* _What you are asked to do_
From the first line to the last, give the records again exactly.

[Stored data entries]
[Start of Attachment]

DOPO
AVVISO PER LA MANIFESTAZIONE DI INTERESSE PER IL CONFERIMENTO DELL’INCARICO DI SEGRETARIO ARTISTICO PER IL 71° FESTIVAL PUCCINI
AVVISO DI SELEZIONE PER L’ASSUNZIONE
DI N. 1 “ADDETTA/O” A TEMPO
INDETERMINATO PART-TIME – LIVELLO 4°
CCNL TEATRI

[End of Attachment]

* _Task solution_
DOPO
AVVISO PER LA MANIFESTAZIONE DI INTERESSE PER IL CONFERIMENTO DELL’INCARICO DI SEGRETARIO ARTISTICO PER IL 71° FESTIVAL PUCCINI
AVVISO DI SELEZIONE PER L’ASSUNZIONE
DI N. 1 “ADDETTA/O” A TEMPO
INDETERMINATO PART-TIME – LIVELLO 4°
CCNL TEATRI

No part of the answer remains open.